Determining what kinds of data and how much of it needs to be collected requires thoughtful consideration. Because little is known about many rare diseases, you may be tempted to collect as much information as you can. But it’s important that you do not overwhelm the people providing the information to your registry. You must take care to balance what you need to know (essential data) with what you would like to know (nonessential data). It is especially important that the information you collect is of high quality. Low-quality data cannot be used for research. High-quality data are verifiable, accurate, and are an exact fit for the registry’s intended use. The data you collect must be capable of delivering the insight you hope to gain.

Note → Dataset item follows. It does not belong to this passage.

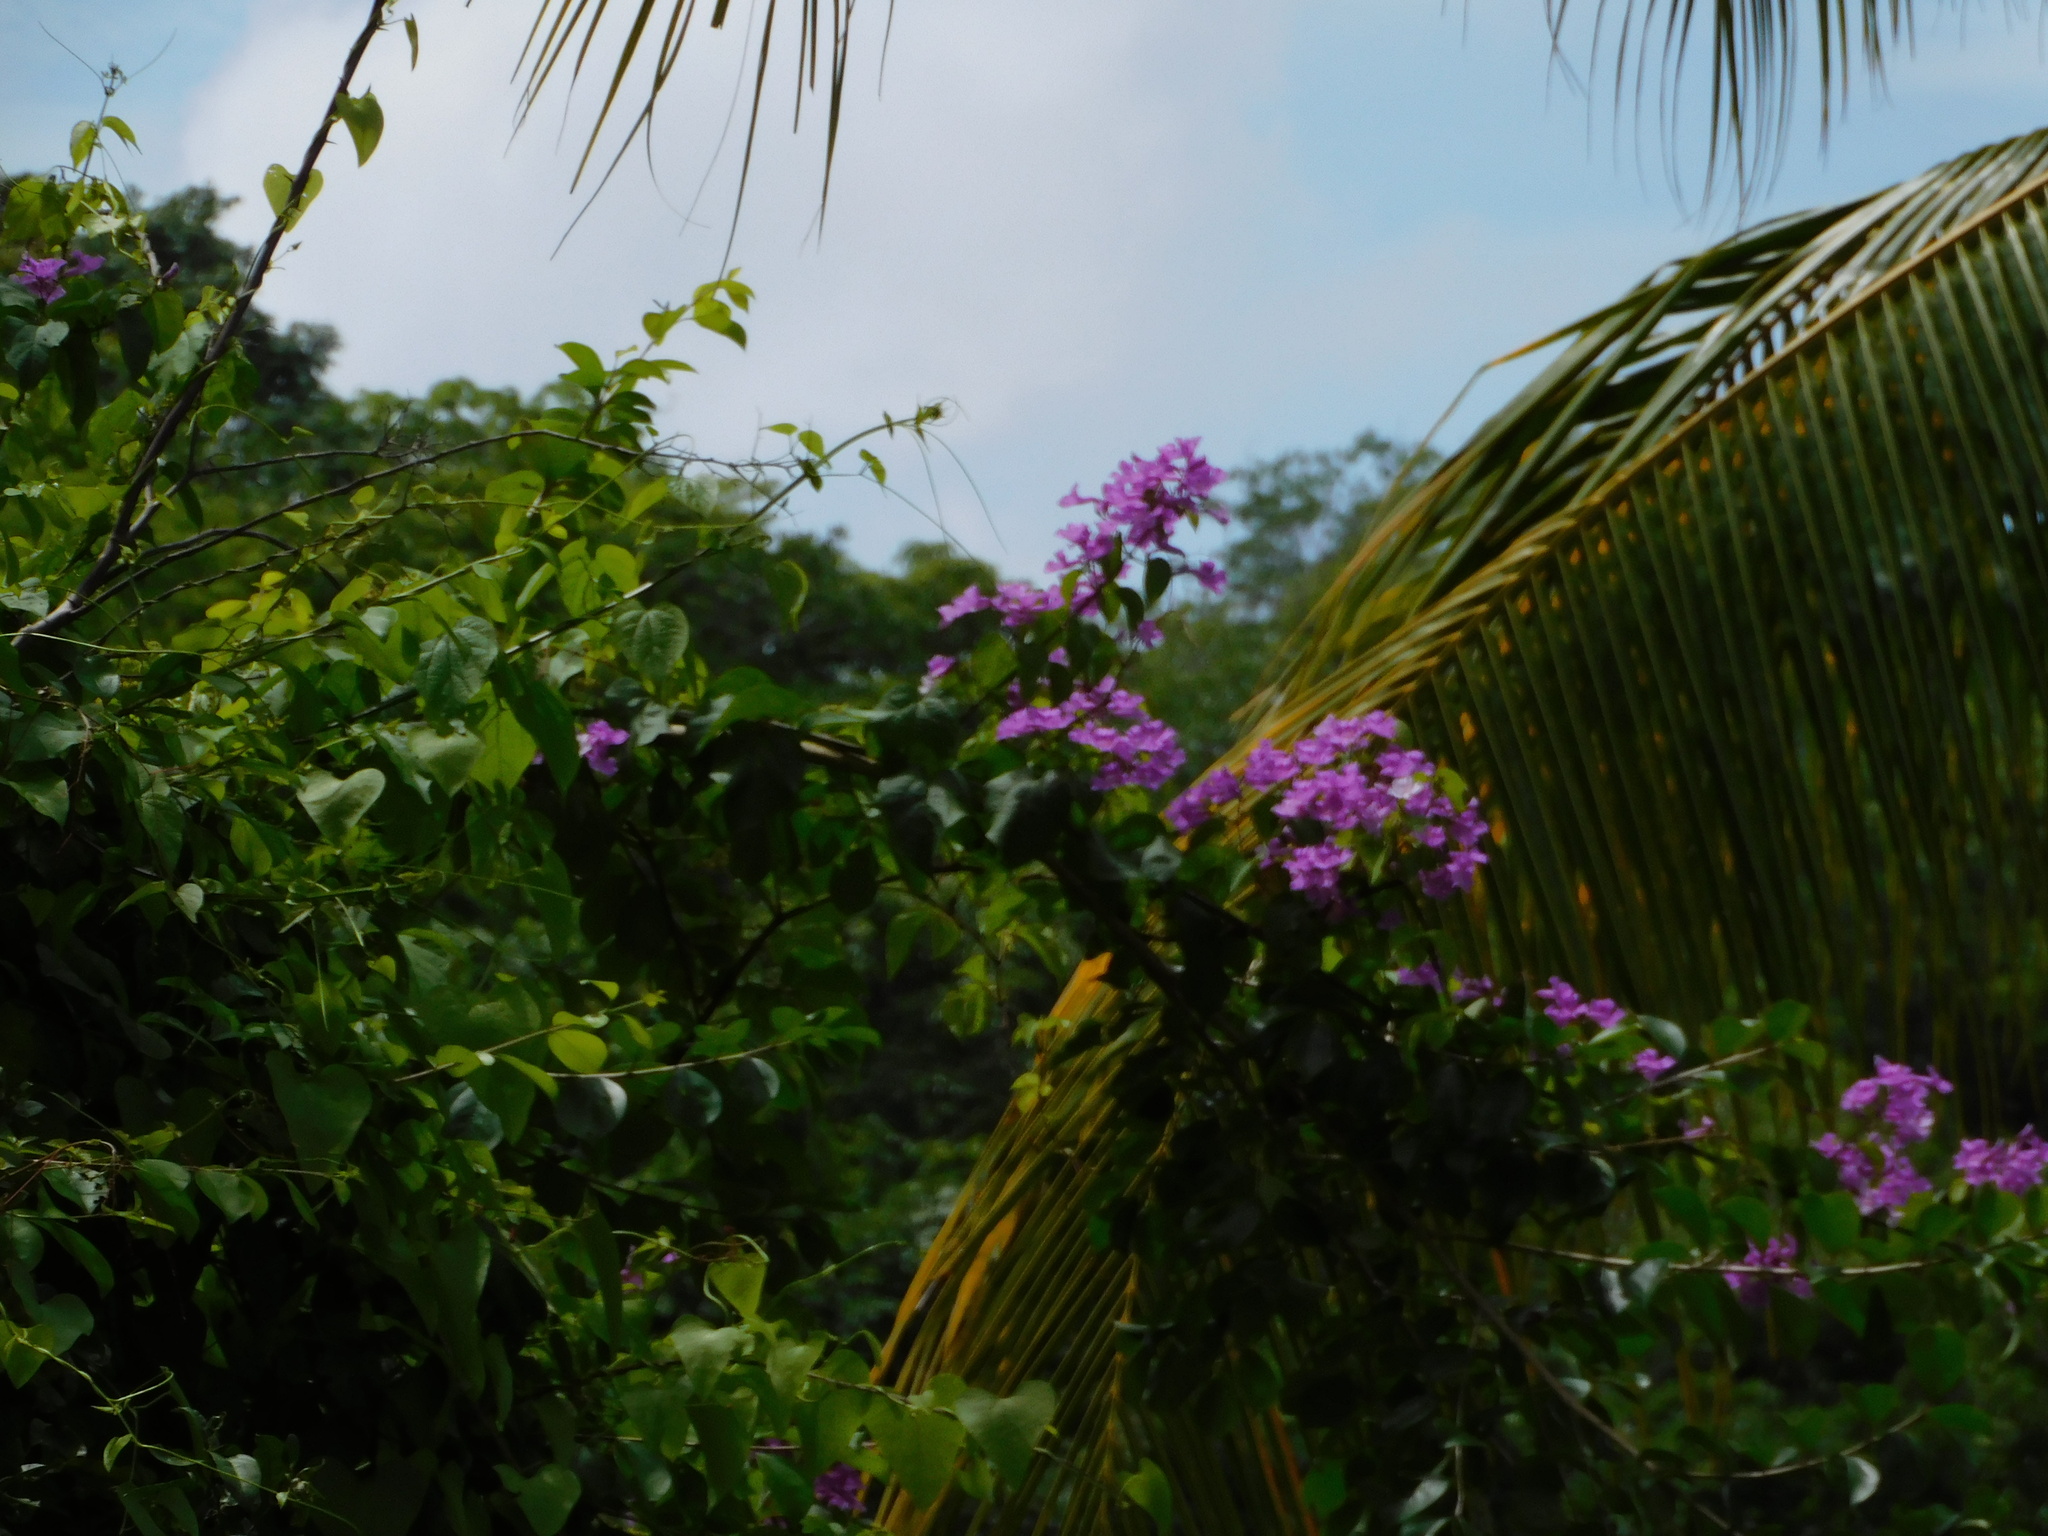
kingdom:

Data quality is determined by the following:
- Accessibility – Are the data available? Are the data easily and quickly obtained?
- Completeness – Is the data complete? Are the necessary questions included on your registry data collection forms? Were all the questions answered?
- Accuracy – Are the data correct and reliable?
- Objectivity – Are the data free of bias?
- Relevancy – Do the data address the questions your registry is attempting to answer?
Make sure you collect only high-quality data for your registry by following the FAIR Guiding Principles for scientific data management :
Findability – Data should be easily found.
Accessibility – Once the data is found, it should be accessible.
Interoperability – Data needs to be integrated with other data and to be able to work with various different applications.
Reusable – Data should be able to be re-used for different research and/or purposes.
We created the RaDaR Tool: Data Quality Control Checklist to assist you in evaluating the quality of data.